2016-05-26 16:55:41 | 日々
昨日、クレヨンしんちゃんについて書いたが、子供アニメが長編になり、劇場にかかるというのはドラえもんあたりが最初だろうか。東映まんがまつりなんてのはあったが、あれは短編集みたいなものだし、長靴をはいた猫は、最初から劇場版として登場した。少なくとも、いわゆる子供アニメで(対象年齢が小学生まで)、記憶にあるのでとなると、『ドラえもん のびたの恐竜』からになる。

のび太が白亜紀の恐竜の卵を持ち帰り、卵が孵ってクビナガリュウの赤ちゃんが生まれる。
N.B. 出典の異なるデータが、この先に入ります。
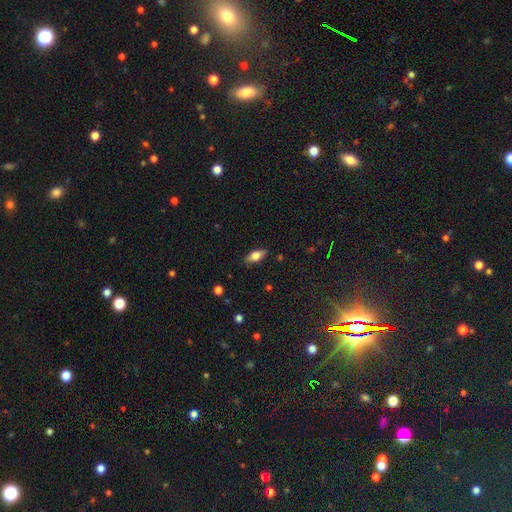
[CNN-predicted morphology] Smooth or featured: smooth — 71% (featured or disk — 21%)
How rounded: in between — 82% (cigar-shaped — 15%)
Merging: none — 86% (minor disturbance — 10%)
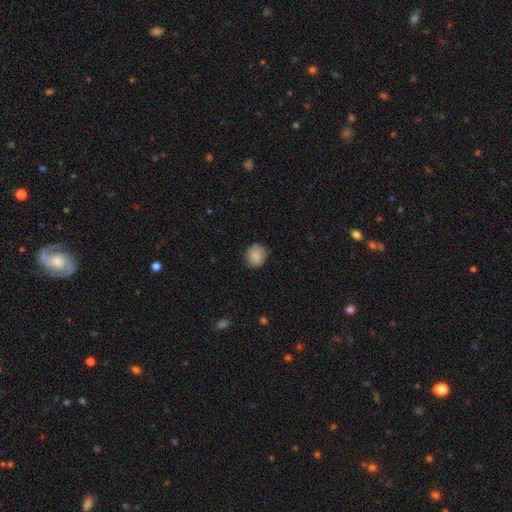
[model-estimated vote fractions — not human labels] smooth-or-featured: smooth: 83% | featured or disk: 9% | star or artifact: 8%
  how-rounded: round: 82% | in between: 18% | cigar-shaped: 1%
  merging: none: 78% | minor disturbance: 17% | major disturbance: 4% | merger: 1%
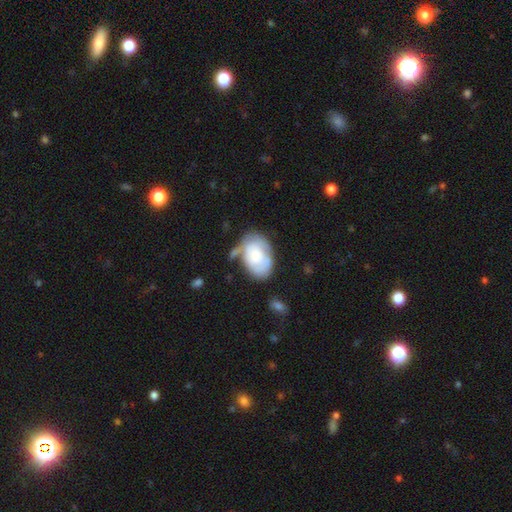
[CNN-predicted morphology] Smooth or featured?
  - smooth: 58% *
  - featured or disk: 35%
  - star or artifact: 7%
How rounded?
  - in between: 85% *
  - round: 14%
  - cigar-shaped: 1%
Merging?
  - none: 44% *
  - minor disturbance: 30%
  - major disturbance: 14%
  - merger: 12%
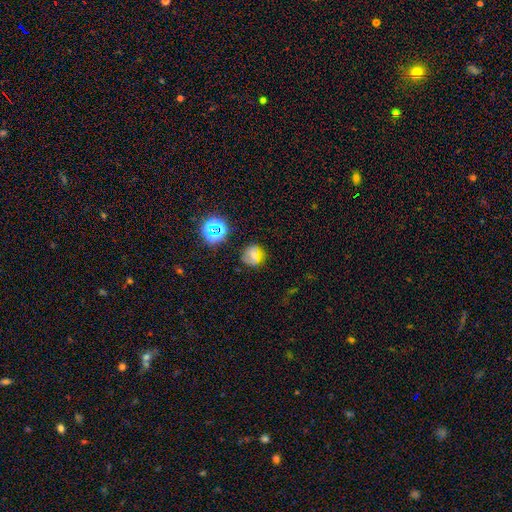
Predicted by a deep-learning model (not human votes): Smooth or featured: smooth — 59% (star or artifact — 23%)
How rounded: round — 81% (in between — 18%)
Merging: none — 77% (minor disturbance — 15%)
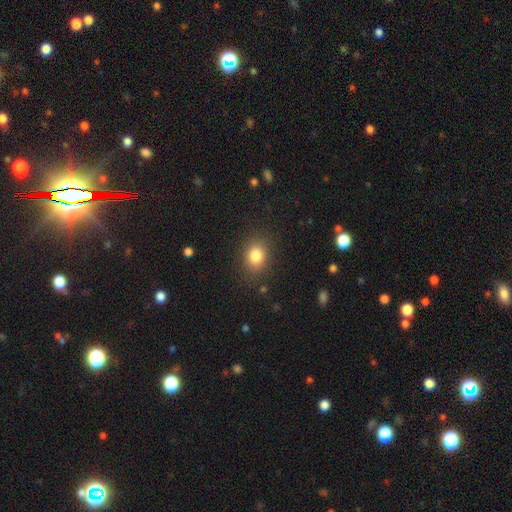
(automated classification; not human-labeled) Smooth or featured? smooth (82%)
How rounded? in between (50%)
Merging? none (84%)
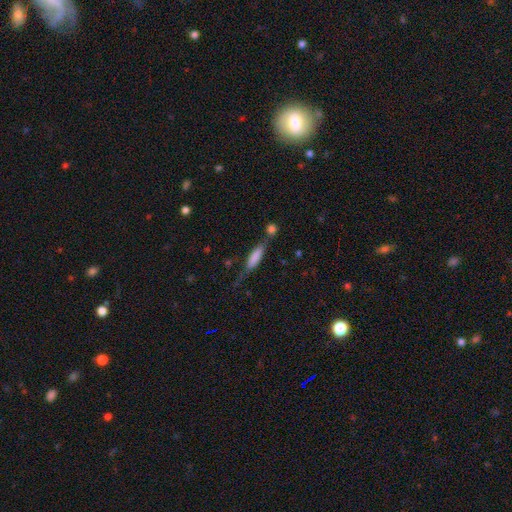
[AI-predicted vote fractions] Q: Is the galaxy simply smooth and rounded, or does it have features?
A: smooth — 72%.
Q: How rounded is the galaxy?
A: cigar-shaped — 65%.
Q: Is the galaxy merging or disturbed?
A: none — 51%.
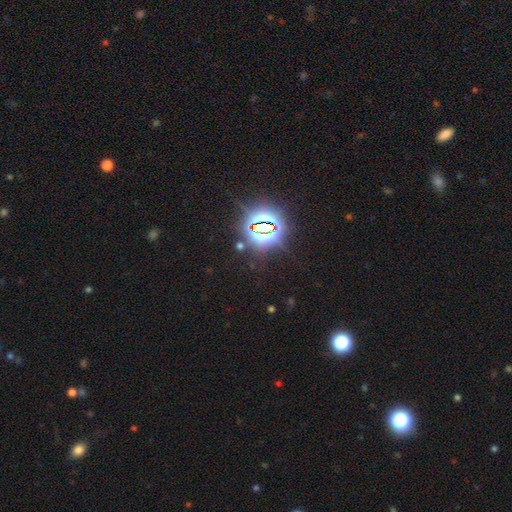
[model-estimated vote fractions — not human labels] Q: Smooth or featured?
A: star or artifact (82%); runner-up: smooth (11%)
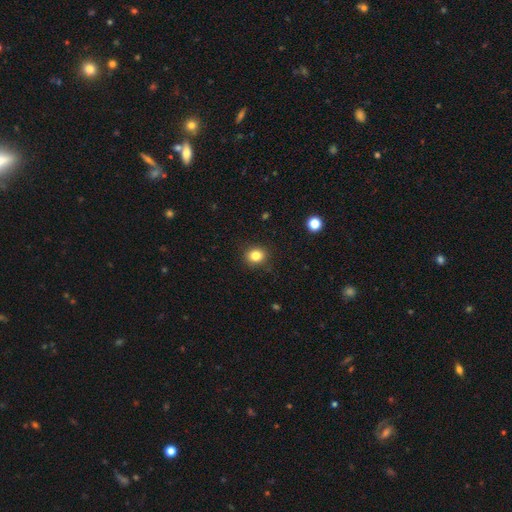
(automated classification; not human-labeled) This is clearly a smooth galaxy (83%). How rounded: likely round (75%). Merging: clearly none (88%).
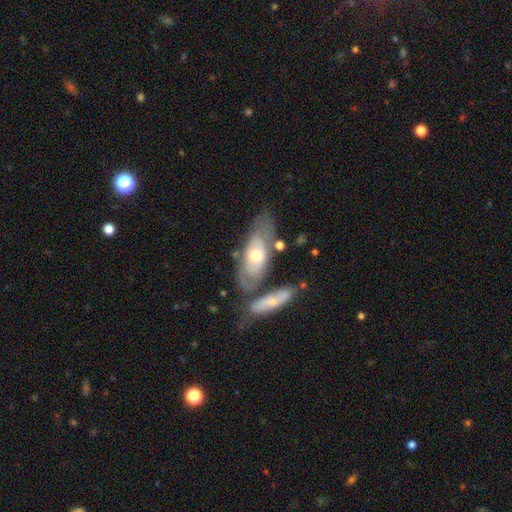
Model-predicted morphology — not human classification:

のび太は赤ちゃんをピー助と名付け、かわいがるが……という物語だ。
当時、小学三年生だったので、映画館に行って観た記憶はない。が、マンガは読んだ。小学生のときにコロコロコミックだけは定期購読していたからだ。ドラえもんは雑誌の看板で、映画化のときには話題になった。しかも、映画はコロコロで先にマンガとして何ヵ月かに分けて連載した。だから映画を観るまでにはマンガで読み、展開も結末もすべて知っていた。それでも楽しかった。

思えば、あの楽しさは子供だから感じられるワクワク感だった。まだ非力で、親の庇護を受けなければ生きていけない子供だからこそ、自分が世界を救いたい、ほんの束の間でもヒーローになりたいという願望は強かった。
ウルトラマンや仮面ライダーにも熱中したが、普段は誰よりも情けないのび太の、普段は見せない勇姿には、それらのヒーローとは違うカタルシスがあった。より感情移入できた。自分も、いまはこんなに何もできないけど、宇宙の彼方にいる友達が助けを求めてきたときには、のび太のようなヒーローになって、友達のピンチを救いにいく。マンガを読みながら、そんなことを考えていたように思う。

いまは大人になり、たまにドラえもんの映画をマンガで読んだり、映像を観ても、子供のときのようにヒーローになりたいとは思わなくなった。ほんの少しだけでも、あの頃よりいろいろと出来るようになったからだ。料理、掃除、早起き……ヒーローにはなれなかったが、どうにか大人にはなれた。悪くない人生だと思っている。